Trump’s Ban on Muslims Is Unconstitutional and Obscures Real Solution

Legal scholars don’t agree on whether Donald Trump’s demagogic proposal to temporarily ban any of the world’s 1.6 billion Muslims from entering the United States would be constitutional. That disagreement says more about the sorry state of the constitutional law profession than it does about the quality of Trump’s proposal.

Over the course of American history the U.S. courts, including the Supreme Court, have "interpreted" the Constitution into a document that the nation’s founders would hardly recognize. For example, when making his proposal for banning Muslims, Trump spoke favorably of Franklin D. Roosevelt’s internment of Japanese-Americans (and Japanese residents) during World War II. This episode has been properly recognized by historians as one of the darkest in American history, yet the Supreme Court at the time had no problem with this flagrant violation of the Fifth Amendment’s due process clause that no person (the Constitution does not even require a person to be a citizen to get this protection) shall "be deprived of life, liberty, or property, without due process of law" or the Sixth Amendment’s requirements of a jury trial.

The incarceration of Japanese-Americans has bearing on the current case of Muslims, because it derives from the same irrational fear that gripped the nation after the Japanese attacked Pearl Harbor – only now, the excuse doesn’t exist that today’s threat seems as dire. Even then, in the actual war zone of Hawaii, the restrictions on Japanese-Americans and Japanese residents were less harsh than in the continental United States, thousands of miles from Hawaii. Furthermore, two federal government studies, including one by the FDR White House, had shown that Japanese-Americans and Japanese residents were loyal to the United States and posed no security threat. FDR, always the consummate politician, reprehensibly incarcerated more than 100,000 innocent people in prison camps merely to respond to the war hysteria of the citizens of California, an important electoral state. Many of these Japanese-Americans lost everything. The Supreme Court also upheld bans on the entry of Chinese laborers in the late 1800s – another dark episode in American history.

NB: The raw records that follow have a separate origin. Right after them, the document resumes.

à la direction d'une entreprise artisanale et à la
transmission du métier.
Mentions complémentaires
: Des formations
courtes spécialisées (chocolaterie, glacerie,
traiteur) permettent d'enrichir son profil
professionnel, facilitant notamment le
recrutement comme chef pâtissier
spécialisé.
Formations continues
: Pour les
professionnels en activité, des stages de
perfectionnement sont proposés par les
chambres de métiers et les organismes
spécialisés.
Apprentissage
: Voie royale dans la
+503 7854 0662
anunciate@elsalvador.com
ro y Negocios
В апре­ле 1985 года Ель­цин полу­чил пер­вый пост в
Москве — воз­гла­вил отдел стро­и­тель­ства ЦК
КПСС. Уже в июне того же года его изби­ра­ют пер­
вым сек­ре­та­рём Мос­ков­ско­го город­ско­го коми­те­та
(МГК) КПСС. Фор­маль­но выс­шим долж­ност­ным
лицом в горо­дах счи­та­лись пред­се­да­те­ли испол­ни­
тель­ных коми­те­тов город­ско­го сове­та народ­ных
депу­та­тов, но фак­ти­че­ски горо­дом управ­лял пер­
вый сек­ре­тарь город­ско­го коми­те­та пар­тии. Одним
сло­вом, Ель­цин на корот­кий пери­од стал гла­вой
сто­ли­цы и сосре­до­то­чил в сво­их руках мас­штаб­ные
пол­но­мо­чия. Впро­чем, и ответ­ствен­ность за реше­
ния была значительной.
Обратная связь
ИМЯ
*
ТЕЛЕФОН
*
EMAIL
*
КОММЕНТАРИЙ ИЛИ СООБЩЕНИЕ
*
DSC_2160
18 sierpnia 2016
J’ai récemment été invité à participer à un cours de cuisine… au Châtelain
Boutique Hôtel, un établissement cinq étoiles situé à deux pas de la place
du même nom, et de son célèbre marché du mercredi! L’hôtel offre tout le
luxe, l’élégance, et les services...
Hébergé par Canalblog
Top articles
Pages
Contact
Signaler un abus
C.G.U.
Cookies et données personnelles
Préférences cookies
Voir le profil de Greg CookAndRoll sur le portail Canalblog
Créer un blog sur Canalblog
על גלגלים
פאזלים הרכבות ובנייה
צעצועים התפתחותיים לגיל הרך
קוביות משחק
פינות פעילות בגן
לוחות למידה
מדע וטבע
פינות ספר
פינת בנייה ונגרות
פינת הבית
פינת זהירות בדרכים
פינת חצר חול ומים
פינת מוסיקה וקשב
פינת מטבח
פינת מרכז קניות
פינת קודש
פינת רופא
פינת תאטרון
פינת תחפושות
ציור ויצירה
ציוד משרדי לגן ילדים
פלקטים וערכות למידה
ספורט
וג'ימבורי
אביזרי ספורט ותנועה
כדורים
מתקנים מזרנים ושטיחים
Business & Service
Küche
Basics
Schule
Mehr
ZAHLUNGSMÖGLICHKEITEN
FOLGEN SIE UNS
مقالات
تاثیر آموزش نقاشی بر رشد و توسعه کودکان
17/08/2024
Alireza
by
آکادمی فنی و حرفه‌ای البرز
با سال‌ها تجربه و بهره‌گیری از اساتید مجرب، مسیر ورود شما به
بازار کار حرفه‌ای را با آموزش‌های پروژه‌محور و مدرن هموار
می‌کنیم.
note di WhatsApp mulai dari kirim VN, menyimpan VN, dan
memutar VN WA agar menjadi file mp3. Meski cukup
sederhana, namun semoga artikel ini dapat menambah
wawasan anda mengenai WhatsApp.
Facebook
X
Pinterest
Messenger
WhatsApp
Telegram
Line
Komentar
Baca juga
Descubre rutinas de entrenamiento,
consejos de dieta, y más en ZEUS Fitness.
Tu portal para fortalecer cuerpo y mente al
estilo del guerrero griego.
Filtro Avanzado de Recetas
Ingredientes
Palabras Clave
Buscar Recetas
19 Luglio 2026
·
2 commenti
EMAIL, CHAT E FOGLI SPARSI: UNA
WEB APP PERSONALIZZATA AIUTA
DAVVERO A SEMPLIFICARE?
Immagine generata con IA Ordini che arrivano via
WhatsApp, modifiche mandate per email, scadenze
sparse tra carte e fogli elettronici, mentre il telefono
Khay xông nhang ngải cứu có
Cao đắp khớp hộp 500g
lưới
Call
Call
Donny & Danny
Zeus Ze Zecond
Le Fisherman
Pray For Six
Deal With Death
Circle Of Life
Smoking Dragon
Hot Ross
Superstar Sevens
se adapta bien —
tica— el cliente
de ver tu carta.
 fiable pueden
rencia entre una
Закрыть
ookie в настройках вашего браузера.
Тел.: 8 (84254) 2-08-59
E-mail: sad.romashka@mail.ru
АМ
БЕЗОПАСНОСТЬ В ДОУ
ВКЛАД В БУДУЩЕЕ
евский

Eric Posner, a conservative legal scholar from the University of Chicago – who purports, as many conservatives do, to be standing up for the founders’ vision of the Constitution – says of Trump’s ban on Muslims: "I don’t actually think it would be unconstitutional. The president has a huge amount of discretion under the immigration statute." Posner also reportedly said that the same protections given to citizens do not apply to people who are neither American nor in the United States.

On the first point, it is clear that the courts have given Congress and the president broad discretion on immigration issues. On the second point, most legal scholars do agree with Posner that a ban on allowing Muslim US citizens to enter the country would be unconstitutional.

Yet historically, the courts have probably let the Congress and the president usurp too many rights under the immigration statutes, as the ban on Chinese laborers indicated. The federal government does have control over immigration, but in the case of Muslims the First Amendment states that the "Congress shall make no law respecting an establishment of religion, or prohibiting the free exercise thereof." The Constitution, in its various parts, regularly distinguishes between "citizens" and "persons" or "people". Later on in the First Amendment it speaks of "people," not "citizens," which should lead the common reader to infer that – no matter what the courts, or the constitutional scholars who usually populate them, say – citizens have no greater standing here than non-citizens. A temporary ban on Muslims also violates at least the spirit of the equal protection clause of the Fourteenth Amendment, which prohibits state governments from denying any "person" the equal protection under the law.

Legalities aside, Trump’s proposal is moronic, because banning 1.6 billion Muslims to stop a few terrorists, who just happen to be Muslims, doesn’t solve the problem. Why didn’t Trump advocate banning incoming Christians after the recent lethal attack on the Planned Parenthood facility in Colorado Springs? Furthermore, although extreme minority interpretations of Islam are part of the Islamist terrorism problem, the main reason they attack the United States and its allies is just the latest manifestation of the reaction to the West’s post-World War I colonialist and neo-colonialist foreign policy toward the Middle East region. Even with the carnage of the 9/11 attacks and the much lesser death toll of the San Bernardino shootings, the West has killed many more Middle Eastern Muslims for dubious reasons than vice versa.

Trump’s solution is just a more extreme version of the denial that the West has shown since 9/11 that radical Islamist terrorism is retaliatory in nature. The reality for Middle Eastern Muslims has become what George W. Bush claimed after 9/11: the United States needs to fight them over there so it doesn’t have to fight them over here. For Middle Eastern Muslims, they are beginning to strike over here to ultimately get the United States to withdraw from over there. Thus, Trump’s proposal is just one more example of a false solution based on hysteria. The real solution is not to live in such fear in America – retaliatory Islamist terrorist attacks will end at home if the US and allied governments quit needlessly poking the hornet’s nest in the Middle East, which citizens should pressure their governments to do.

Author: Ivan Eland

Ivan Eland is a senior fellow at the Independent Institute and author of Recarving Rushmore: Ranking the Presidents on Peace, Prosperity, and Liberty.